ABOUT THIS EXERCISE>
From the SQL query thread, reproduce word for word the passage that begins with the words "You *definitely* don't" and ends after the words "subquery at all.".

EXERCISE TEXT>

You *definitely* don't want to use IN in this subquery, unless you're on 7.4.
Use EXISTS instead.  I'm also unclear on why you need this IN subquery at all.
You're checking board_objects against itself; why not just put it in the main
subselect?

>                         (SELECT
>                             n_board_id
>                         FROM
>                             board_objects
>                         WHERE
>                             n_object_id = persobjid
>                         )
>                 GROUP BY
>                     bo.n_object_id, bo.n_object_id
>                 ) as counter
>                 ON o.n_id = counter.c_bo_id
>         WHERE
>             o.n_creator = pers.n_id
>             AND
>             o.n_id IN (

Once again, through 7.3, use EXISTS, not IN.

>                 SELECT DISTINCT ON (bo.dt_modified, bo.n_object_id)
>                     bo.n_object_id as bo_obid

Why do you need a SELECT DISTINCT if you're just checking for existence?

>                 FROM
>                     board_objects bo, board_object_members bom
>                 WHERE
>                     bo.n_id = bom.n_board_object_id
>                     AND
>                     bom.n_person_id = personid
>             )
>         ORDER BY
>             botimer DESC
>         LIMIT
>             locallimit
>         OFFSET
>             localoffset LOOP

Overall, yeah, I think you're making the query too complex.  You have 3
subselects consulting the same table; surely at least 2 of these could be
consolidated.


--
Josh Berkus
Aglio Database Solutions
San Francisco

Re: SELECT too complex?

From
Rory Campbell-Lange
Date:
Hi Josh. Thanks very much for your input.

On 27/06/03, Josh Berkus (josh@agliodbs.com) wrote:

> As for simplifying, I'm afraid that I don't really understand what
> you're trying to get with this query.  If I'm clueless, send me a
> version of the query with each clause commented.

The aim of the select is to find all objects which a person has joined.
Objects are shared on boards, recorded in board_objects. People join
objects as board_object_members, which point to instances of
board_objects. So, an object can show up on one or more boards. One can
be a member of the object on one or more boards. One may also not have
the ability to "see" a board_object record of an object because one
isn't joined to that particular board.

So I am also an object and my membership of a board depends on whether
or not a board_objects record exists for that board. (See ***)

Mmm. Clear as mud.

RECORD EXCERPTS>
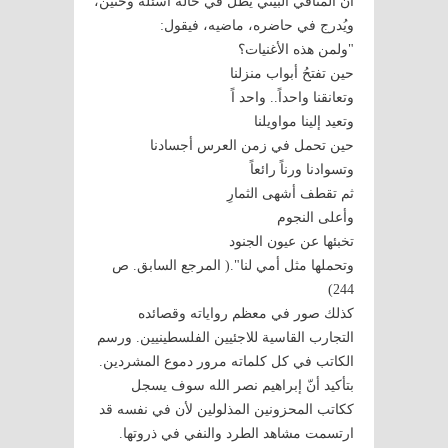
أن المنافي البيني يظل في حالة أسئلة وحنين،
ويُدرج في حاضره، ماضيه، فيقول:
"ولمن هذه الأغنيات؟
حين تفتحُ أبواب منزلنا
وتعانقنا واحداً.. واحد اً
وتعيد إلينا مواويلنا
حين تحمل في زمن العرس أجسادنا
وتسوادنا ورناً رائعاً
ثم تقطف أشهى الثمارِ
وأعلى النجوم
تخبئها عن عيون الجنود
وتحملها مثل أمي لنا".( المرجع السابق. ص
244)
كذلك صور في معظم رواياته وقصائده
التجارب القاسية للاجئيين الفلسطينيين. ورسم
الكاتب في كل كلماته مرور دموع المشردين.
بتأكيد أنّ إبراهيم نصر الله سوف يسجل
ككاتب المحزونين المذلولين لأن في نفسه قد
ارتسمت مشاهد الطرد والنفي في ذروتها.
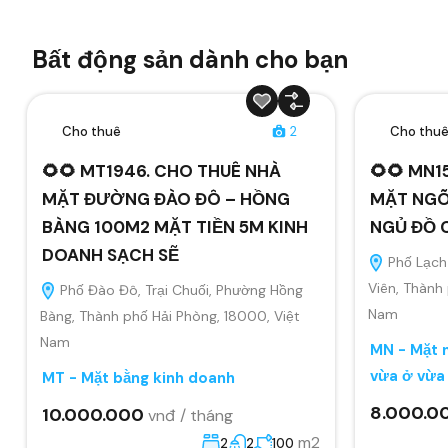
Bất động sản dành cho bạn
Cho thuê
2
Cho thu
🌻🌻 MT1946. CHO THUÊ NHÀ
🌻🌻 MN1
MẶT ĐƯỜNG ĐÀO ĐÔ – HỒNG
MẶT NGÕ
BÀNG 100M2 MẶT TIỀN 5M KINH
NGỦ ĐỒ 
DOANH SẠCH SẼ
Phố Lạch 
Viên, Thành
Phố Đào Đô, Trại Chuối, Phường Hồng
Nam
Bàng, Thành phố Hải Phòng, 18000, Việt
Nam
MN - Mặt n
vừa ở vừa
MT - Mặt bằng kinh doanh
8.000.0
10.000.000
vnđ / tháng
m2
2
2
100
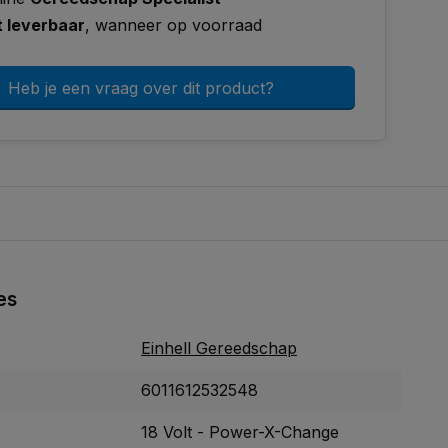
t leverbaar
, wanneer op voorraad
Heb je een vraag over dit product?
es
Einhell Gereedschap
6011612532548
18 Volt - Power-X-Change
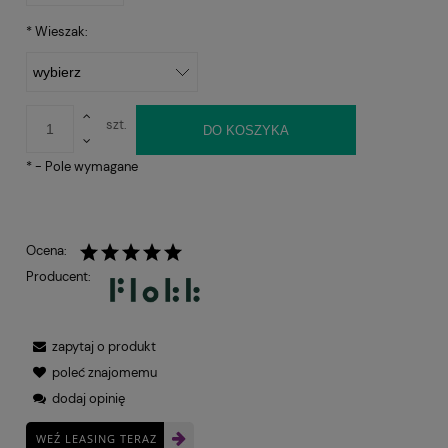
*
Wieszak:
szt.
DO KOSZYKA
*
- Pole wymagane
Ocena:
Producent:
zapytaj o produkt
poleć znajomemu
dodaj opinię
WEŹ LEASING TERAZ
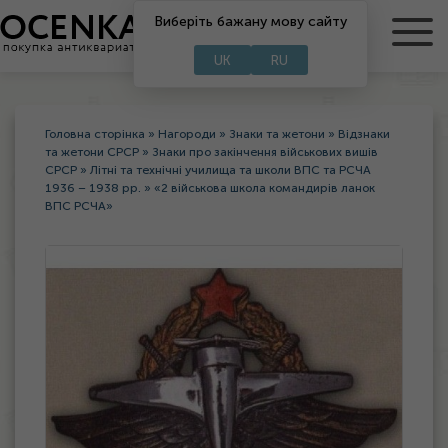
RU
Виберіть бажану мову сайту
UA
UK
RU
Головна сторінка
»
Нагороди
»
Знаки та жетони
»
Відзнаки
та жетони СРСР
»
Знаки про закінчення військових вишів
СРСР
»
Літні та технічні училища та школи ВПС та РСЧА
1936 – 1938 рр.
»
«2 військова школа командирів ланок
ВПС РСЧА»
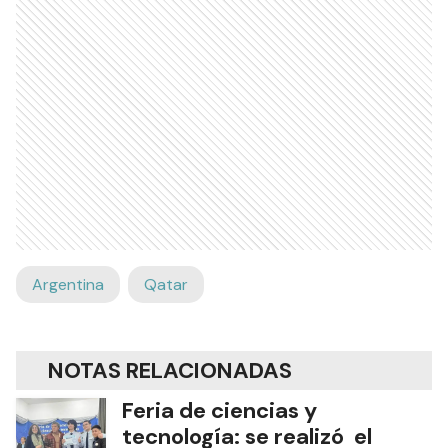
Argentina
Qatar
NOTAS RELACIONADAS
Feria de ciencias y
tecnología: se realizó el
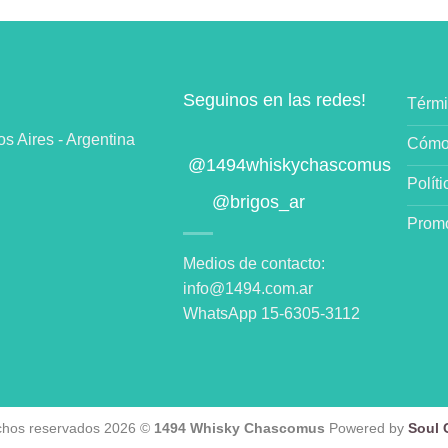
Seguinos en las redes!
Térmi
 Aires - Argentina
Cómo
@1494whiskychascomus
Polít
@brigos_ar
Promo
Medios de contacto:
info@1494.com.ar
WhatsApp 15-6305-3112
chos reservados 2026 ©
1494 Whisky Chascomus
Powered by
Soul C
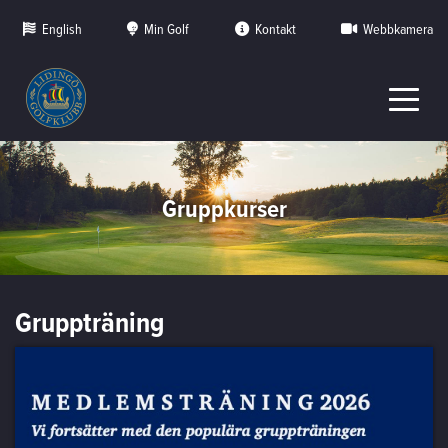
English
Min Golf
Kontakt
Webbkamera
Gruppkurser
Gruppträning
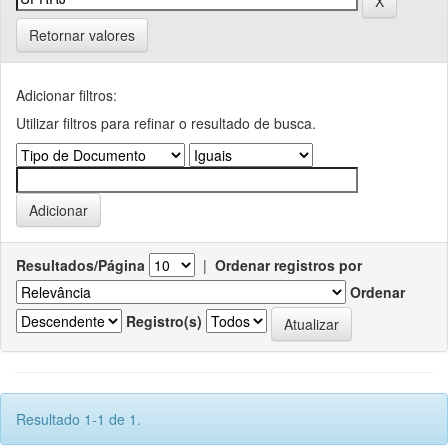
Retornar valores
Adicionar filtros:
Utilizar filtros para refinar o resultado de busca.
Resultados/Página
|
Ordenar registros por
Ordenar
Registro(s)
Resultado 1-1 de 1.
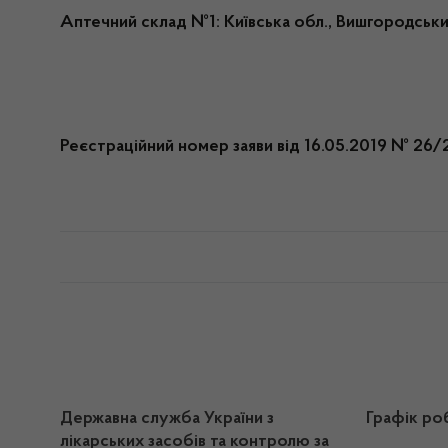
Аптечний склад №1: Київська обл., Вишгородськи
Реєстраційний номер заяви від 16.05.2019 № 26/
Державна служба України з
Графік ро
лікарських засобів та контролю за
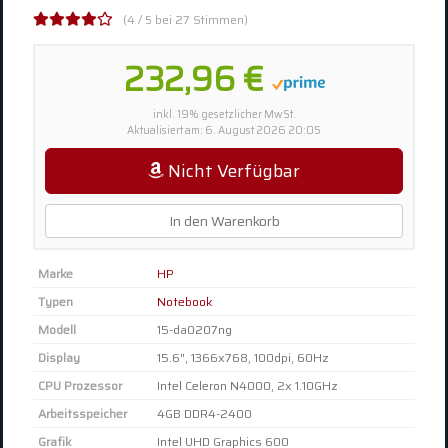
(4 / 5 bei 27 Stimmen)
232,96 €
inkl. 19% gesetzlicher MwSt.
Aktualisiert am: 6. August 2026 20:05
Nicht Verfügbar
In den Warenkorb
Marke
HP
Typen
Notebook
Modell
15-da0207ng
Display
15.6", 1366x768, 100dpi, 60Hz
CPU Prozessor
Intel Celeron N4000, 2x 1.10GHz
Arbeitsspeicher
4GB DDR4-2400
Grafik
Intel UHD Graphics 600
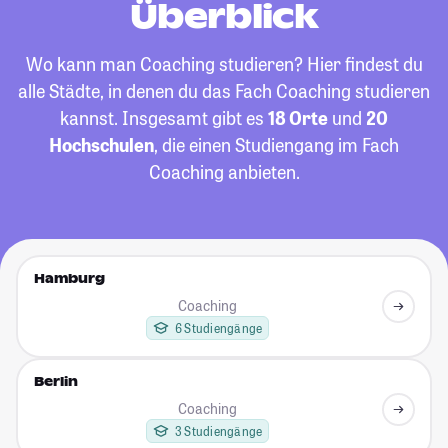
Überblick
Wo kann man Coaching studieren? Hier findest du
alle Städte, in denen du das Fach Coaching studieren
kannst. Insgesamt gibt es
18 Orte
und
20
Hochschulen
, die einen Studiengang im Fach
Coaching anbieten.
Hamburg
Coaching
6 Studiengänge
Berlin
Coaching
3 Studiengänge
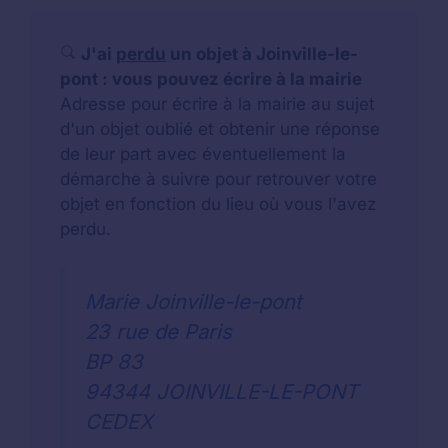
J'ai
perdu
un objet à Joinville-le-
pont : vous pouvez écrire à la mairie
Adresse pour écrire à la mairie au sujet
d'un objet oublié et obtenir une réponse
de leur part avec éventuellement la
démarche à suivre pour retrouver votre
objet en fonction du lieu où vous l'avez
perdu.
Marie Joinville-le-pont
23 rue de Paris
BP 83
94344 JOINVILLE-LE-PONT
CEDEX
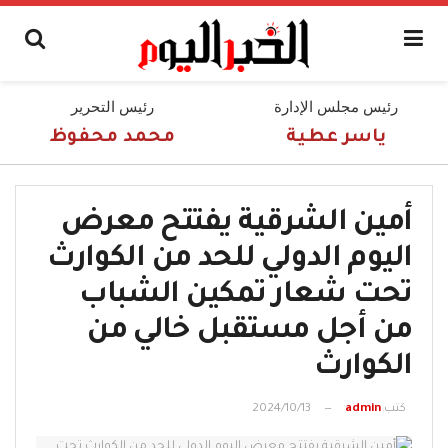
رئيس مجلس الإدارة
رئيس التحرير
ياسر عطية
محمد محفوظ
أمين الشرقية يفتتح معرض
اليوم الدولي للحد من الكوارث
تحت شعار تمكين الشباب
من أجل مستقبل خالي من
الكوارث
كتب
admin
2024/10/13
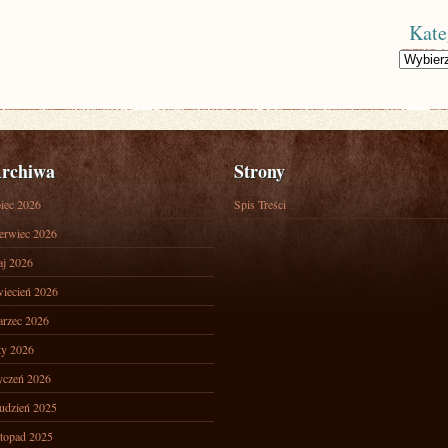
Kate
Kategorie
rchiwa
Strony
piec 2026
Spis Treści
erwiec 2026
j 2026
iecień 2026
rzec 2026
ty 2026
yczeń 2026
udzień 2025
stopad 2025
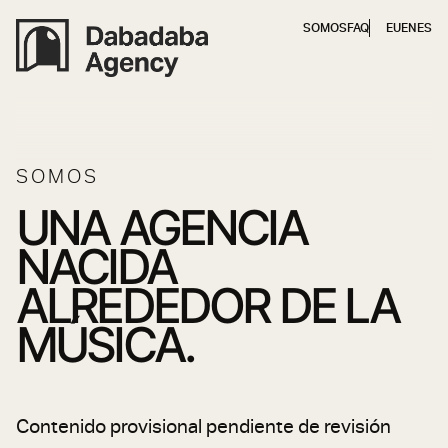
SOMOS
FAQ
EU
EN
ES
SOMOS
UNA AGENCIA
NACIDA
ALREDEDOR DE LA
MÚSICA.
Contenido provisional pendiente de revisión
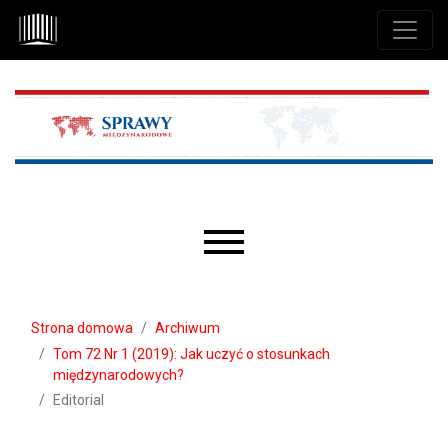
Przejdź do głównego menu
Przejdź do sekcji głównej
Przejdź do stopki
Main menu
Strona domowa
Archiwum
Tom 72 Nr 1 (2019): Jak uczyć o stosunkach
międzynarodowych?
Editorial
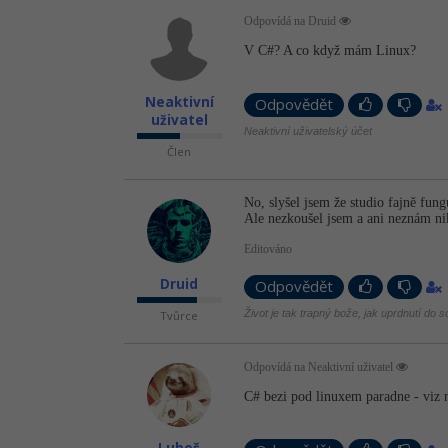
Odpovídá na Druid
V C#? A co když mám Linux?
Neaktivní
Odpovědět
uživatel
Neaktivní uživatelský účet
Člen
No, slyšel jsem že studio fajně fun
Ale nezkoušel jsem a ani neznám ni
Editováno
Druid
Odpovědět
Život je tak trapný bože, jak uprdnutí do s
Tvůrce
Odpovídá na Neaktivní uživatel
C# bezi pod linuxem paradne - viz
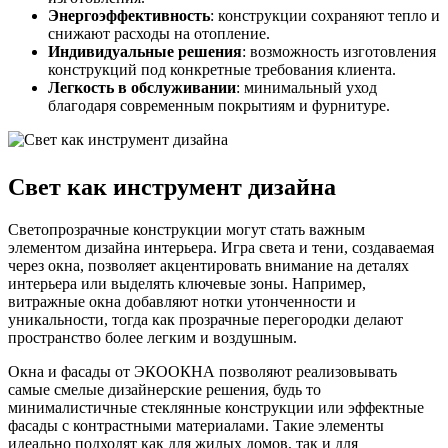
Энергоэффективность
: конструкции сохраняют тепло и
снижают расходы на отопление.
Индивидуальные решения
: возможность изготовления
конструкций под конкретные требования клиента.
Легкость в обслуживании
: минимальный уход
благодаря современным покрытиям и фурнитуре.
Свет как инструмент дизайна
Светопрозрачные конструкции могут стать важным
элементом дизайна интерьера. Игра света и тени, создаваемая
через окна, позволяет акцентировать внимание на деталях
интерьера или выделять ключевые зоны. Например,
витражные окна добавляют нотки утонченности и
уникальности, тогда как прозрачные перегородки делают
пространство более легким и воздушным.
Окна и фасады от ЭКООКНА позволяют реализовывать
самые смелые дизайнерские решения, будь то
минималистичные стеклянные конструкции или эффектные
фасады с контрастными материалами. Такие элементы
идеально подходят как для жилых домов, так и для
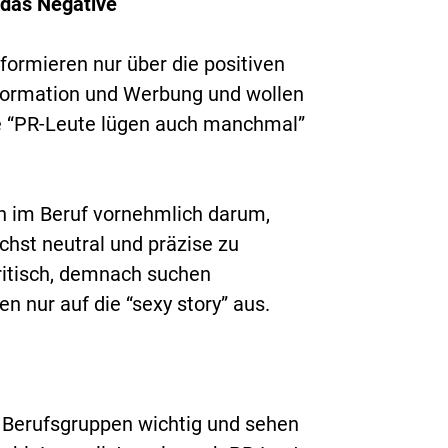
 das Negative
formieren nur über die positiven
Information und Werbung und wollen
ge “PR-Leute lügen auch manchmal”
n im Beruf vornehmlich darum,
hst neutral und präzise zu
kritisch, demnach suchen
en nur auf die “sexy story” aus.
 Berufsgruppen wichtig und sehen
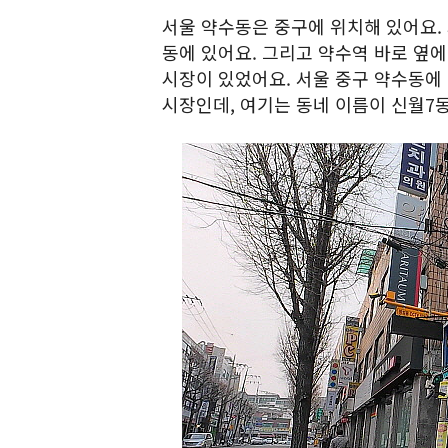
서울 약수동은 중구에 위치해 있어요.
동에 있어요. 그리고 약수역 바로 옆
시장이 있었어요. 서울 중구 약수동에
시장인데, 여기는 동네 이름이 신월7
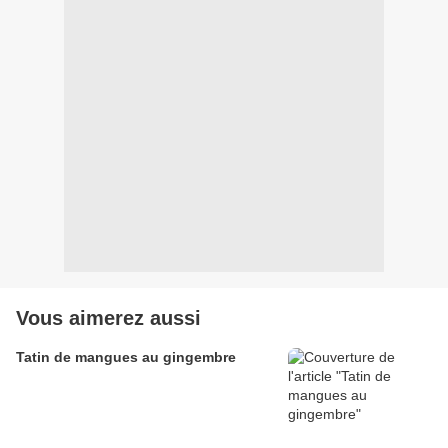
Vous aimerez aussi
Tatin de mangues au gingembre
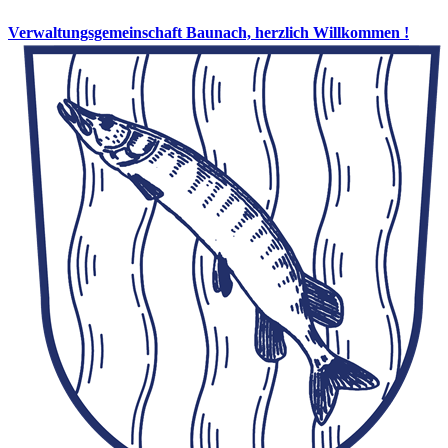
Verwaltungsgemeinschaft Baunach, herzlich Willkommen !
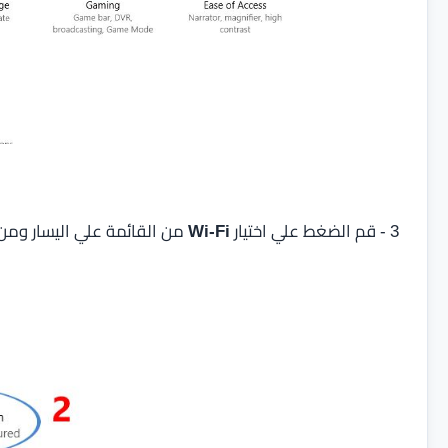
3 - قم الضغط علي اختيار
Wi-Fi
من القائمة علي اليسار ومن 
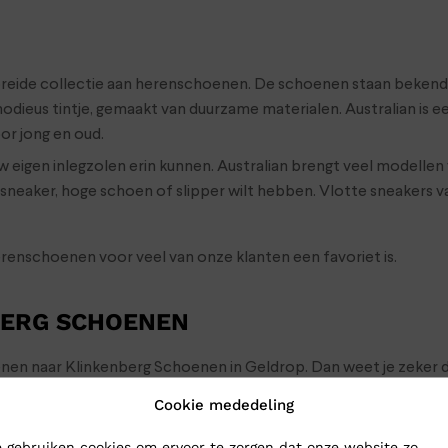
ebreide collectie aan herenschoenen. De schoenen staan bekend 
modieus tintje, gemaakt van duurzame materialen. Australian is 
or jong en oud.
eigen inlegzolen erin kunnen. Australian brengt veel modellen
en sneaker, hoge schoen of slipper wilt hebben. Vlotte sneaker
erenschoenen voor veel van onze klanten een favoriet is.
BERG SCHOENEN
oenen naar Klinkenberg Schoenen in Geldrop. Dan weet je zeker d
choenen toch gewoon naar je op: bestel ze online in onze webs
Cookie mededeling
 gebruiken cookies om ervoor te zorgen dat onze website zo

ANSWER SPACE>
You *definitely* don't want to use IN in this subquery, unless you're on 7.4.
Use EXISTS instead.  I'm also unclear on why you need this IN subquery at all.